造り主はパンチネロにいいました。「おまえがわたしの愛を信じたなら、シールなんてどうでもよくなるんだよ。ともかくこれからは毎日わたしのところへおいで。わたしがおまえのことをどれくらいだいすきだかわすれないようにね」。
 わたしたちをつくってくださった方がどんなにわたしたちを大好きだか忘れないようにわたしたちは毎日神様のところに行く。その道を神様は開いてくださいました。エリのところに行けばいい。エリのところに戻ればいい。その道をつくるために、キリストは来てくださり、そして、死からよみがえってくださいました。ローマの信徒への手紙はこう語ります。「わたしたちがキリストと一体になってその死の姿にあずかるならば、その復活の姿にもあやかれるでしょう」。
 わたしはあなたのことがとてもたいせつだとおもっている。そうおっしゃってくださった神様が神様ご自身の命をわたしたちに注ぎ、もう絶対に神様から離れないようにしてくださいました。この神様の愛は死をも超えています。わたしたちが死ぬときも、死んでからもわたしたちを抱きしめてくださっている神様の愛からわたしたちが離れることはありません。
 死をこえていくのだ。一緒に。
 もうあなたとわたしは一緒なのだ。
 これは一部の人におこったことではありません。神様の作品であるすべての人間を神様が愛し、なさってくださったことなのです。今、神様はこの喜びの知らせを神様が作られたすべての人に伝えてくださる。教会が語っているのは一部の人だけへの知らせではないのです。神様が愛をこめてつくってくださったすべての人間への喜びの知らせなのです。

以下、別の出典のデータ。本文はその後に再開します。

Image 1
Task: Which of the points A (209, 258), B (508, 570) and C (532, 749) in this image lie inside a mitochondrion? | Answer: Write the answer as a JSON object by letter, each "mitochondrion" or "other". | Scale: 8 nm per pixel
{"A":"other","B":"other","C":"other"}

 わたしたちは造り主のもとに帰るときがきた。洗礼を受けなさい。あなたはキリストと共に生かされ、天の王座につくのだ。神のもとへ帰るのだ。
 この説教の準備をしている昨夜、教会員のTさんが息をひきとられました。急にお体が弱られて、神様のもとへ帰られました。息をひきとる二時間ほど前に公平牧師がお祈りにいくことができました。Tさんは一生懸命口を動かして公平牧師と一緒に讃美歌を歌おうとされたそうです。Tさんは本当に神様が大好きなんだなと公平牧師は思った。
 Tさんは神様のみことばをきくことが大好きな方でした。神様を礼拝できないと死んでしまいそうなぐらいでした。お具合が悪くなって教会に来られなくなると、それがつらくてつらくて、どうしても教会に行きたいのだとわたしたちに何度も訴えるような方でした。そして教会に来ることができた日には、イエス様に救われたことがどんなにうれしいことなのかをきらきらした笑顔で話してくださる方でした。キリストがTさんをとらえているのだなといつも思いました。

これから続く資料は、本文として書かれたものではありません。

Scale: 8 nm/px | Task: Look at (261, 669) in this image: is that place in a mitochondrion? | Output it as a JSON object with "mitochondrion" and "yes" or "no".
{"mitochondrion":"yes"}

 それはTさんだけに起きたことではなくて、わたしたちすべてに起こったことです。
洗礼を受けているあなた方は私ともう一緒にいる、そう神様がおっしゃってくださいます。死の力があなたをおびやかすことはもうない。罪の力があなたをひきずりまわすことはもうできない。あなたは私のもの、私と共にあなたはもう天の王座にいる。
 それはどうしてだったのか。ただただわたしたち一人一人を作ってくださった神様がこの上なく、わたしたちを愛してくださっているから。
 神様はおっしゃいます。
 わたしはあなたのことをとてもたいせつだとおもっている。わたしがあなたをつくったんだからね。わすれちゃいけないよ、わたしがあなたのことをとてもだいすきだということをね。
 お祈りします。
 主イエス・キリストの父なる神様、それほどまでにわたしたちを大切に作ってくださり、わたしたち一人一人を愛し抜いてくださったことを感謝いたします。あなたから離れていたわたしたちをあなたはなおも愛し、赦し、わたしたちを天へと引き上げるために、御子のお姿でわたしたちのもとに来てくださいました。そしてわたしたちはよみがえられたイエス様に出会い、その愛を受け、天の王座へとつかせていただきました。感謝いたします。こんなにもわたしたちを愛してくださっているあなたをわたしたちが見失うことがないように今一度わたしたちに聖霊を注いでください。このことを知らないたくさんの人々が今日も一生懸命に生きております。それらの方々があなたのもとに帰ってくることができますように。あなたのみこころがなりますように心からお祈りいたします。わたしたちをあなたの愛のご支配のために仕える者としてくださいましたことを感謝いたします。あなたを愛し、人を愛し、イエス様につながってこの愛を証しして生きることができますように。
 このお祈りを尊き主イエス・キリストの御名を通して御前にお捧げいたします。 アーメン。